··· PROVIDED TEXT ···

Protein structure modelling

The crystal structure for the PMSF1 homotetramer was accessed through the Protein databank repository, accession number 4OUH.⁶⁷ Images were generated using ChimeraX.⁶⁸ AlphaFold modelling⁶⁹ of PSMF1 (UniProt: Q92530) and FBXO7 (Q9Y3I1–1) binding was performed using an HPC cluster with a local installation of ColabFold,⁷⁰ using MMseqs2 sequence alignment and AlphaFold2-multimer-v3 model with subsequent AMBER structure relaxation. The predicted structures of the models obtained were visualized and analyzed using PyMOL 2.5.5.

Quantitative proteomics in human cultured dermal fibroblasts

Sample preparation.

Proband- and carrier-derived cultured dermal fibroblasts were harvested in lysis buffer containing 2% SDS (w/v), 100mM TEAB pH 8.5, with complete EDTA-free protease inhibitor cocktail (Roche) and PhosSTOP phosphatase inhibitor cocktail tablets (Roche). Protein concentrations were determined via BCA assay (ThermoFisher) and 5µg protein aliquoted per sample for proteomic analysis. Samples were reduced with 10mM TCEP for 30 minutes at 60°C, followed by alkylation of cysteine residues with 40mM IAA for 30 minutes at room temperature in the dark. 20% SDS was then added to achieve a final concentration of 5% SDS in samples, which were then acidified by addition of trifluoracetic acid to a final concentration of 1%. Samples were subsequently processed for on-column tryptic digestion using S-Trap^™ micro columns (Protifi, USA).^71,72 Briefly, samples were diluted 6x with wash buffer (90% methanol, 10% 100mM TEABC) and loaded onto micro columns, with centrifugation at 1000g for 1 minute and flow-through discarded. After sample loading, the S-Trap^™ micro columns were washed four times with 150μl wash buffer followed by centrifugation at 1000g, 1 minute. On-column digestion was performed by incubating 40μl (1μg) of Trypsin/Lys-C mix (MS grade, Promega, UK) in 50mM TEABC solution (pH 8) at 47°C for 1 hour and 20 minutes, followed by incubation at 22°C overnight. The samples were then eluted with addition of 40μl 50mM TEABC (pH 8), 40μl 0.15% (v/v) formic acid (FA), and 3x 40μl 80% acetonitrile (ACN), 0.15% FA. Peptides were then dried using a vacuum centrifuge at room temperature and stored at −20°C until mass spectrometry analysis.

Quantitative proteomic analysis.

··· DATA FOR REVIEW ···

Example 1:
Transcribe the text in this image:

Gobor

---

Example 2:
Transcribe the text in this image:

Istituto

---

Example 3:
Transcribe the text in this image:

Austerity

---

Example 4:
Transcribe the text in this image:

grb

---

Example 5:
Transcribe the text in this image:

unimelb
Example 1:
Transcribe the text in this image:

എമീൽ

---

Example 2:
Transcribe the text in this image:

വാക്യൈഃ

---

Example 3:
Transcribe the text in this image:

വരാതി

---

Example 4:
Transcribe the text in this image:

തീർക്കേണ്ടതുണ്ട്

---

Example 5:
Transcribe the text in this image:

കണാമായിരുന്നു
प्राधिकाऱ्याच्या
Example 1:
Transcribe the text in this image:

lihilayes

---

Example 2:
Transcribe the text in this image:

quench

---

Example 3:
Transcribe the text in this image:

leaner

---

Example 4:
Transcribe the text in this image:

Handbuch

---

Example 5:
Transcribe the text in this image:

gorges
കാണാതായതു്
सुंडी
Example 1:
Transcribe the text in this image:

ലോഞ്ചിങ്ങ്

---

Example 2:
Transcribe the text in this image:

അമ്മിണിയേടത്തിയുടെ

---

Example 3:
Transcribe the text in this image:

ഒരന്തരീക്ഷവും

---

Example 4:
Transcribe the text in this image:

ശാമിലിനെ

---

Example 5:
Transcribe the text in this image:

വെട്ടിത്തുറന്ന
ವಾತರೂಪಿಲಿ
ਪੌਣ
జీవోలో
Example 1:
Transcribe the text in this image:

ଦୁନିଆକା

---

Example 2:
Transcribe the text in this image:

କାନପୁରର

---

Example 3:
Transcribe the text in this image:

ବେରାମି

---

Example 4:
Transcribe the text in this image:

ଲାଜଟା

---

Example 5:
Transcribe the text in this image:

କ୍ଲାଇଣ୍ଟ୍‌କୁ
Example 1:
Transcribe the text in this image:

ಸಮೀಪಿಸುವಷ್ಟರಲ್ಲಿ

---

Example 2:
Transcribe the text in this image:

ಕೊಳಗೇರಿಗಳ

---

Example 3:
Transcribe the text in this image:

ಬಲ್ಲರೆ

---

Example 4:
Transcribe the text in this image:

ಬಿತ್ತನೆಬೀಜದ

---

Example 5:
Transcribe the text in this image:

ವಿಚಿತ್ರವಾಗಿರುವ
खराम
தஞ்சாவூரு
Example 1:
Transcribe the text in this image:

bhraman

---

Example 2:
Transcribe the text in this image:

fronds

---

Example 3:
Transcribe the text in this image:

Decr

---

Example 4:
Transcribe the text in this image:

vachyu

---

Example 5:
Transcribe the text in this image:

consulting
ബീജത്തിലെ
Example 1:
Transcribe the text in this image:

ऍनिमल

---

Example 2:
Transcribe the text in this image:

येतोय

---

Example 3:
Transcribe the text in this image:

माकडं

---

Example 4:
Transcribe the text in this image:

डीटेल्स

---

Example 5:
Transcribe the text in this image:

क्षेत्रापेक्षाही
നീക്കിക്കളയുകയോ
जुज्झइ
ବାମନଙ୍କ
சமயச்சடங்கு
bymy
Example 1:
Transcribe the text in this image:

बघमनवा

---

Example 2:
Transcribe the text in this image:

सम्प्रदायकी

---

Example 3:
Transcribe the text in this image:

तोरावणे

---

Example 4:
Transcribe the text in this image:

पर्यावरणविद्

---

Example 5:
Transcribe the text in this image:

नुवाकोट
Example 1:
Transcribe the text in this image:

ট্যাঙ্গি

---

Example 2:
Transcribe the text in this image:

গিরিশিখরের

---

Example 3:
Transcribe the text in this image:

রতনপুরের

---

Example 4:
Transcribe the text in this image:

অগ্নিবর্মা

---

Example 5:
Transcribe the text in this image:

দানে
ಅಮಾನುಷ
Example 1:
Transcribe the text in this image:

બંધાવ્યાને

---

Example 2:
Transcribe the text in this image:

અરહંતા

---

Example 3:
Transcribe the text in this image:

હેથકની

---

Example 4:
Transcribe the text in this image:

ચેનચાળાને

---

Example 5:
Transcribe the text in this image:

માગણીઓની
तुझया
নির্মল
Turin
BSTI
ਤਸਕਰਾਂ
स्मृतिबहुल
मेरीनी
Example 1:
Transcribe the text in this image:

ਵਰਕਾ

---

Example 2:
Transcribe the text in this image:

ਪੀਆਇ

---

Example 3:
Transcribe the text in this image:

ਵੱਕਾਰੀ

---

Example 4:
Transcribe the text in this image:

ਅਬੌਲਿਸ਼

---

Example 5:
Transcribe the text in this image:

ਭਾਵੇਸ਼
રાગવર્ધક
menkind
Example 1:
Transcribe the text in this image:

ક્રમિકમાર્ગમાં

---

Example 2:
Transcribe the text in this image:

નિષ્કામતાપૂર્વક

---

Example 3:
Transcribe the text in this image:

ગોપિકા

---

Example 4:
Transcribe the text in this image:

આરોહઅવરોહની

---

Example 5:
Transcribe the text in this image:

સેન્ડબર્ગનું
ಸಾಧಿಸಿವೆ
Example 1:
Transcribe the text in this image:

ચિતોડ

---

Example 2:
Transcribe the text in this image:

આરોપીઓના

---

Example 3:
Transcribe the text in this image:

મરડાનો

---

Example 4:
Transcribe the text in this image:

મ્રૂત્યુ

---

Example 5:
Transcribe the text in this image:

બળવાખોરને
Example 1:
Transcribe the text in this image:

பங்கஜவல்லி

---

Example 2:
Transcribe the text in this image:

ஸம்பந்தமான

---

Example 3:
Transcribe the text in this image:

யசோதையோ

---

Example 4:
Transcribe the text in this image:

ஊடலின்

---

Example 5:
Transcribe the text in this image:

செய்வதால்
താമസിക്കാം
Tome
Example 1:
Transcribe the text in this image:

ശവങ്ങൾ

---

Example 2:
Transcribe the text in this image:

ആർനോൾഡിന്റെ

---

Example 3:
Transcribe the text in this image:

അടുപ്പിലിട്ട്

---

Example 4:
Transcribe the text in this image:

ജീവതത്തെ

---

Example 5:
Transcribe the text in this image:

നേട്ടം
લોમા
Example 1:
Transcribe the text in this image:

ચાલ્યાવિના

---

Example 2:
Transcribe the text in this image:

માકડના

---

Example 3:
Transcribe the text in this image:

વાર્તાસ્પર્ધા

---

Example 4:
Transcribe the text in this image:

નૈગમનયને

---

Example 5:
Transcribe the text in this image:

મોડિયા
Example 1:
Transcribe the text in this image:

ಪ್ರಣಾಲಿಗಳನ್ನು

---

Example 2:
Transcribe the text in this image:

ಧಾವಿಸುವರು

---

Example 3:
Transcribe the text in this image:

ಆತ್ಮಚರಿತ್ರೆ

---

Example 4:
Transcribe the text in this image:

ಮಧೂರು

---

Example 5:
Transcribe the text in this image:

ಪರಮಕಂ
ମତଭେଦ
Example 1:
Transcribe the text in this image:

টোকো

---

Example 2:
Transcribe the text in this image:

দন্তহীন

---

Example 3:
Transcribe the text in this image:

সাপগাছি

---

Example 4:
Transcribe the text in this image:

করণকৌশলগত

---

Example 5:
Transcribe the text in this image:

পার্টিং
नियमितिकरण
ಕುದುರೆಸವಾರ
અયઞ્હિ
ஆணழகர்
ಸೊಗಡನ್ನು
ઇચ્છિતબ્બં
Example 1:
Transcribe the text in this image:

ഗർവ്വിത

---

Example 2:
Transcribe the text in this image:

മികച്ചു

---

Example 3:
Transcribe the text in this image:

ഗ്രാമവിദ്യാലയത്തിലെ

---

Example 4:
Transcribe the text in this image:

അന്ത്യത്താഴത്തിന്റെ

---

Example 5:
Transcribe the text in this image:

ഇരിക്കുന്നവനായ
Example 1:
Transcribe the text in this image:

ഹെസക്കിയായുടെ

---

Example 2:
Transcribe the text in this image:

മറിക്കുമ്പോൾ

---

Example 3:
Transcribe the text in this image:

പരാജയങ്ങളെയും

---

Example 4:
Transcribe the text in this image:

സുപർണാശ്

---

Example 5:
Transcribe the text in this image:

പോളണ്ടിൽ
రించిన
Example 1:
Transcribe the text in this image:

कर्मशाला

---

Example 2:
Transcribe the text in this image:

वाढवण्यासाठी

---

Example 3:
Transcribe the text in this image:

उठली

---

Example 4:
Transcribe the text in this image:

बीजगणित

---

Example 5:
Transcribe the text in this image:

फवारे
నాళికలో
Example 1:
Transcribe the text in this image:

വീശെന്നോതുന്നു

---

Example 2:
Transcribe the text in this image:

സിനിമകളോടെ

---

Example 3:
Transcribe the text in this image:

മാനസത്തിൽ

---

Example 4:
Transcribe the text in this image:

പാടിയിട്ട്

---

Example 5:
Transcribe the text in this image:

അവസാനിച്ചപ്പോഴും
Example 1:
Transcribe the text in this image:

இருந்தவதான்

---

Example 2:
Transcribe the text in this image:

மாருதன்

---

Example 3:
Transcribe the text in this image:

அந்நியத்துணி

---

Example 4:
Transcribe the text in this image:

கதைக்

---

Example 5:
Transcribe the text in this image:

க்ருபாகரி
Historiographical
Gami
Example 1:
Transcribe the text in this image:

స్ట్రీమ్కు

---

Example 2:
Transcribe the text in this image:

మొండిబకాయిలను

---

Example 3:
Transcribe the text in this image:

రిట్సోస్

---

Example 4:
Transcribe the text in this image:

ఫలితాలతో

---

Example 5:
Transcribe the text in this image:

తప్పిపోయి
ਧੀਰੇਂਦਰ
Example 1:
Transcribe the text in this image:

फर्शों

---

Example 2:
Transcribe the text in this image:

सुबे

···

Transcribe the methods text word for word, starting with "The crystal structure" and going on through "Sample preparation.". The lines above come from a different source than the methods text.

▶ TASK RESULT
The crystal structure for the PMSF1 homotetramer was accessed through the Protein databank repository, accession number 4OUH.⁶⁷ Images were generated using ChimeraX.⁶⁸ AlphaFold modelling⁶⁹ of PSMF1 (UniProt: Q92530) and FBXO7 (Q9Y3I1–1) binding was performed using an HPC cluster with a local installation of ColabFold,⁷⁰ using MMseqs2 sequence alignment and AlphaFold2-multimer-v3 model with subsequent AMBER structure relaxation. The predicted structures of the models obtained were visualized and analyzed using PyMOL 2.5.5.

Quantitative proteomics in human cultured dermal fibroblasts

Sample preparation.